Algunos acres de verdolagas, que proporcionaban una ensalada jugosa y grasa, se secaron antes de llegar a madurar. Varias cabras alumbraron cabritos muertos. Un día Robinsón vio elevarse una nube de polvo al paso de una manada de jabalíes en medio de los pantanos de la costa oriental. Por ahí concluyó que la ciénaga había debido desaparecer y experimentó una tremenda satisfacción con la idea. Pero los dos manantiales de donde se había acostumbrado a sacar su agua potable se secaron y era preciso adentrarse bastante en el bosque para encontrar un manantial todavía activo.

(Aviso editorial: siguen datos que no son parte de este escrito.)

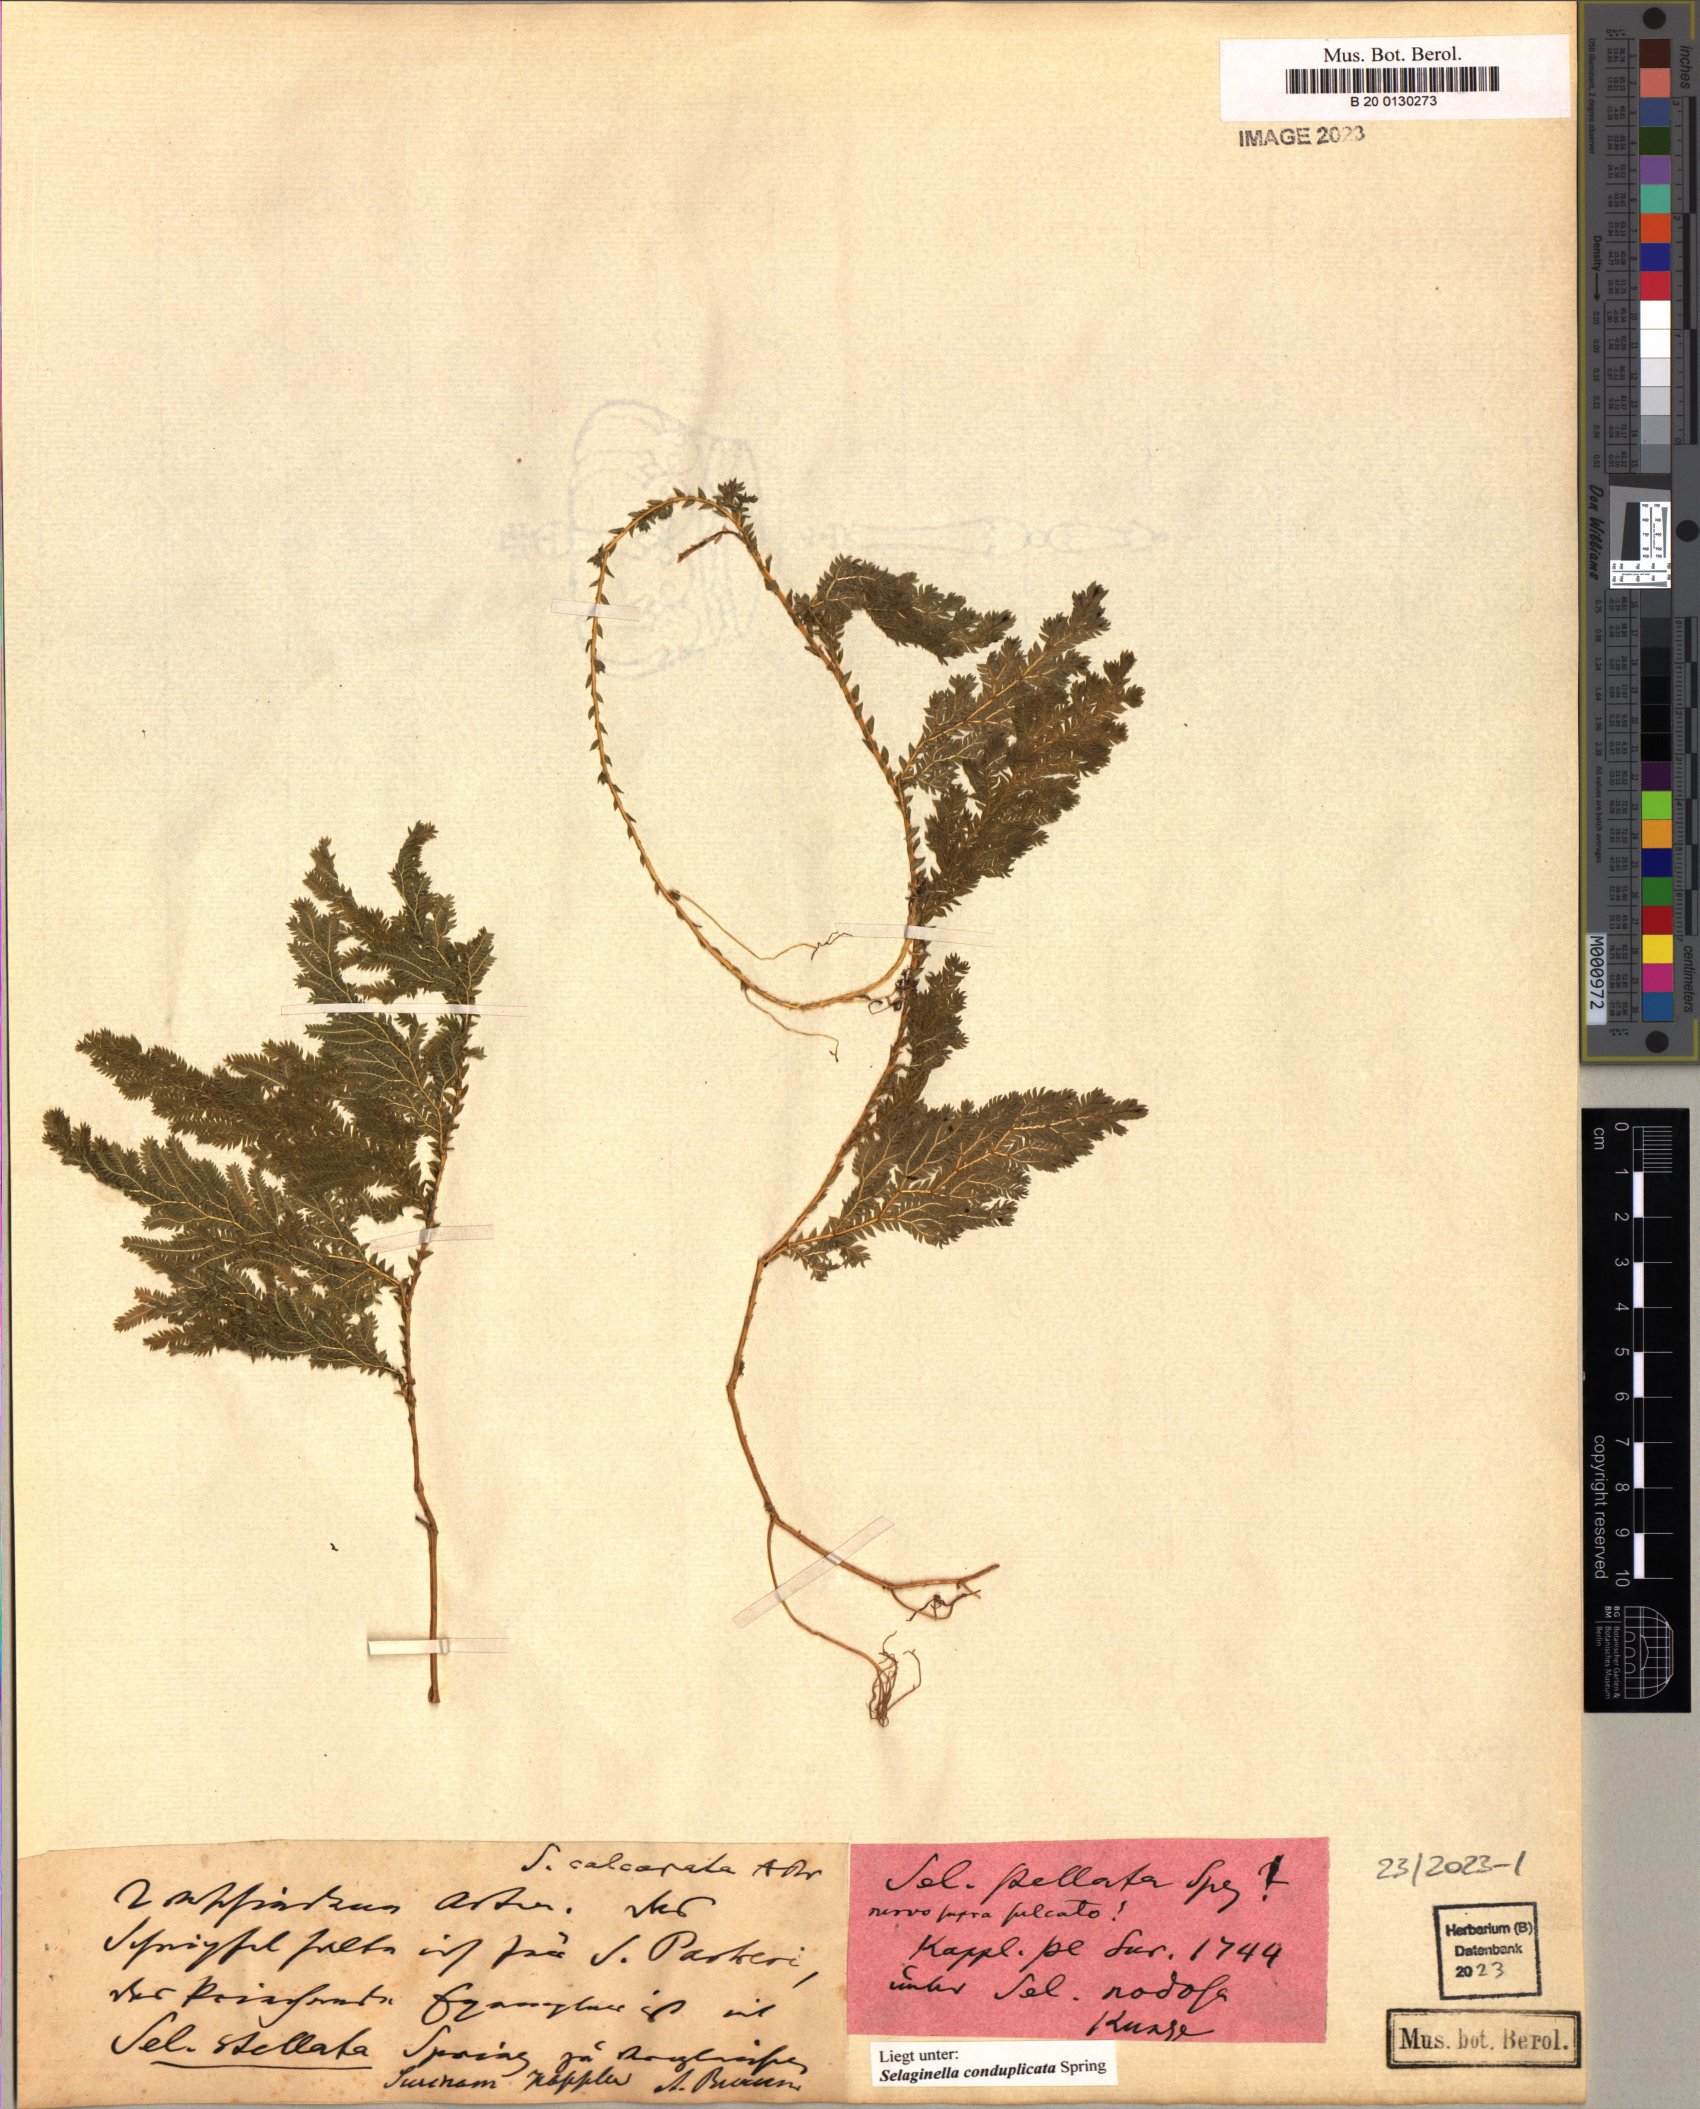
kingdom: Plantae
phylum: Tracheophyta
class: Lycopodiopsida
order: Selaginellales
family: Selaginellaceae
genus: Selaginella
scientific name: Selaginella conduplicata
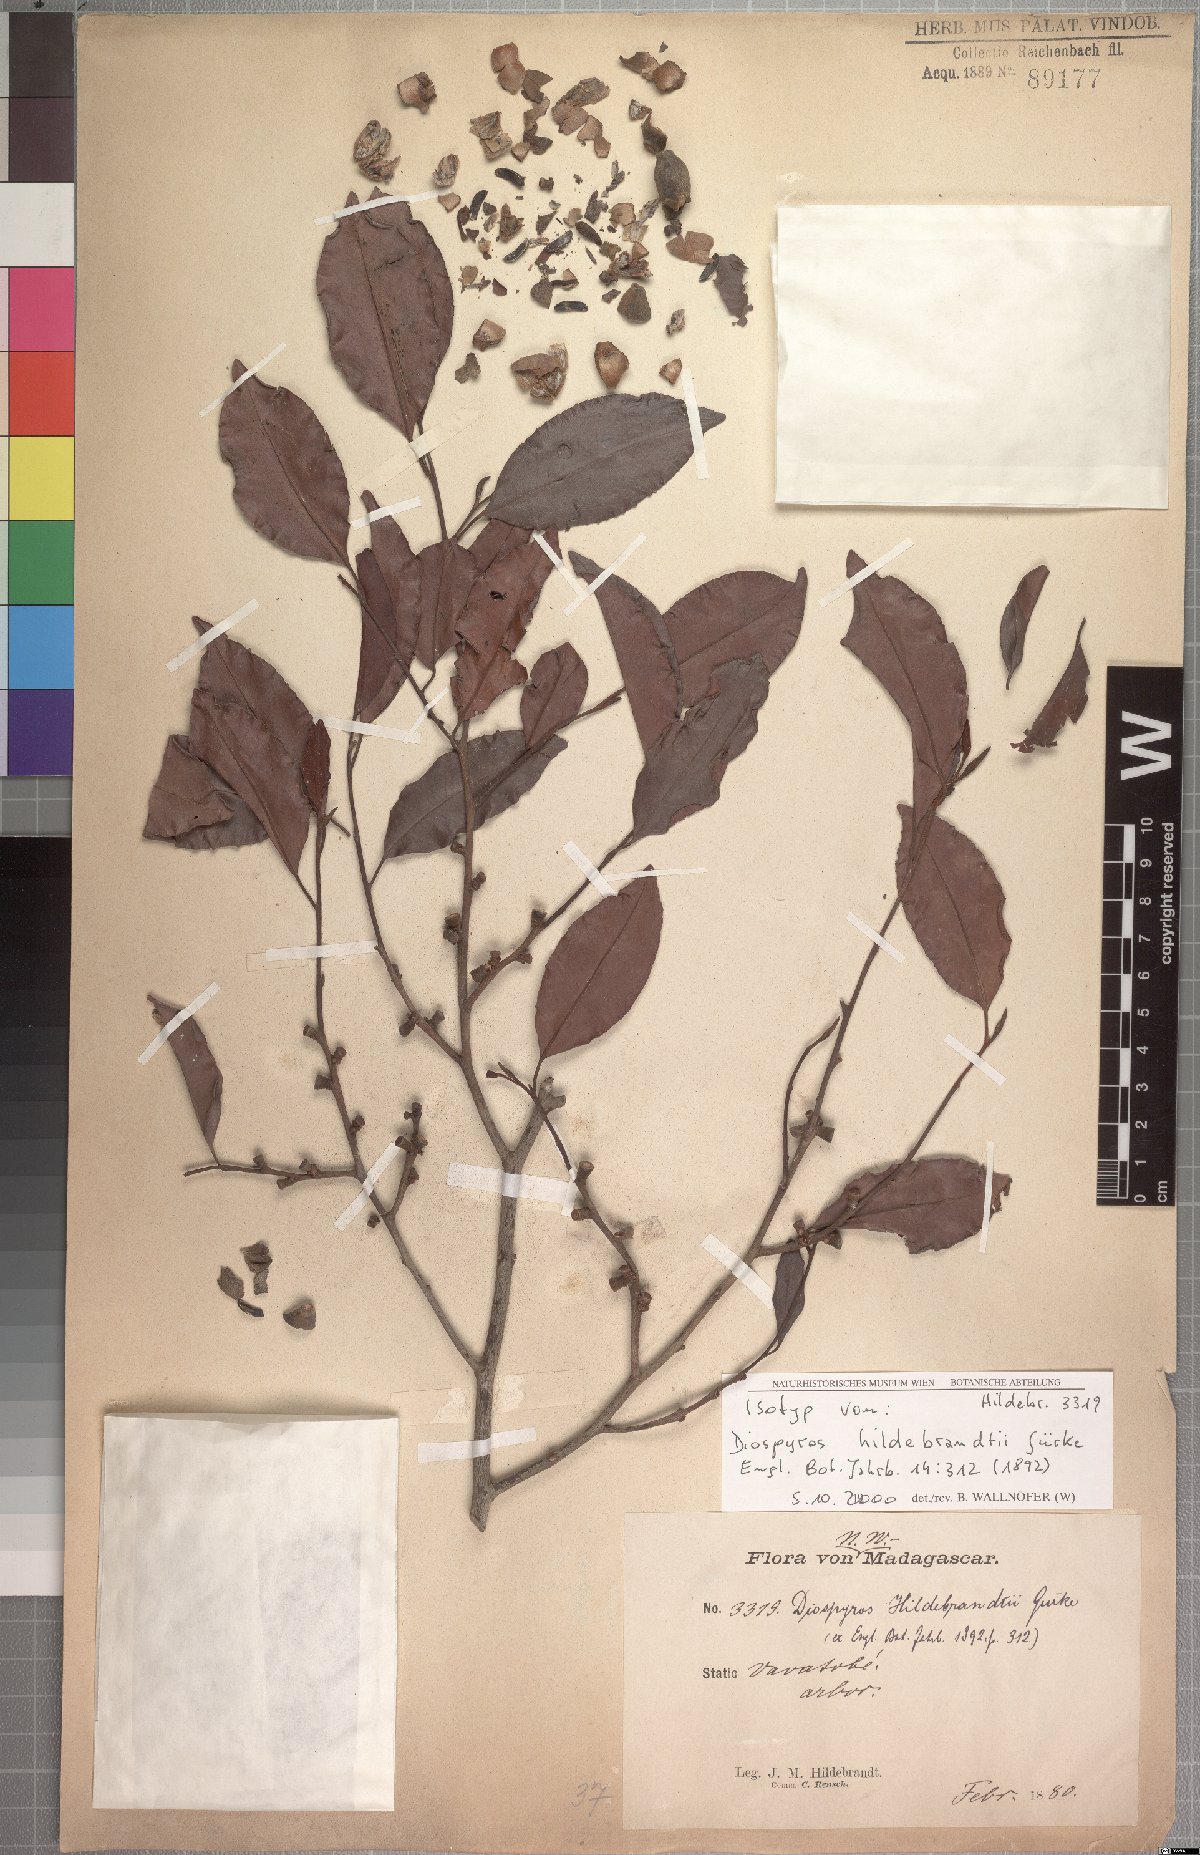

Esta última fuente manaba débilmente de un altozano de tierra que se elevaba en un claro en medio de los árboles, como si la isla hubiera apartado su vestido del bosque en aquel lugar. Robinsón se hallaba loco de alegría cuando se dirigía, impulsado por el hartazgo anticipado, hacia el delgado hilillo de agua. Cuando pegaba sus labios ávidos al agujero para chupar con ansia el líquido vital, gemía de agradecimiento, y tras sus párpados humildemente bajos, veía llamear la promesa de Moisés:
Hijos de Israel, yo os haré entrar en una tierra chorreando de leche y de miel.
Pero no podía ocultarse que si él chorreaba en su interior leche y miel, Speranza, en cambio, se agotaba en esa vocación maternal monstruosa que le había impuesto.
Log-book.- La causa se entiende. Ayer me sepulté de nuevo en el alvéolo. Será la última vez, porque reconozco mi error. Esta noche en la duermevela en que vegetaba, mi semilla se escapó y no tuve tiempo de cubrir con la mano para protegerla, la estrecha sinuosidad -de una anchura de apenas dos dedos- que se abre al fondo del alvéolo y que debe ser lo más íntimo: la entraña del seno de Speranza. La palabra del evangelista me ha vuelto al espíritu, pero esta vez con un sentido amenazador: Ninguno que no sea semejante a un pequeñuelo… ¿Gracias a qué aberración he podido atribuirme la inocencia de un pequeñuelo? Soy un hombre en la plenitud de la edad y debo asumir mi destino virilmente. Las fuerzas que extraía del seno de Speranza eran el peligroso salario de una regresión hacia las fuentes de mí mismo. Allí encontraba, es verdad, la paz y la alegría, pero aplastaba con mi peso de hombre mi tierra nutricia. Encinta de mí, Speranza no podía producir más, lo mismo que el flujo menstrual se seca en la futura madre. Más grave todavía: yo iba a mancillarla con mi simiente. ¡Leviatán vivo, qué horrible maduración habría provocado en ese horno gigantesco, en la gruta! Veo a Speranza entera hincharse como un pastel, aumentar sus formas en la superficie del mar y reventar al fin para vomitar algún monstruo incestuoso.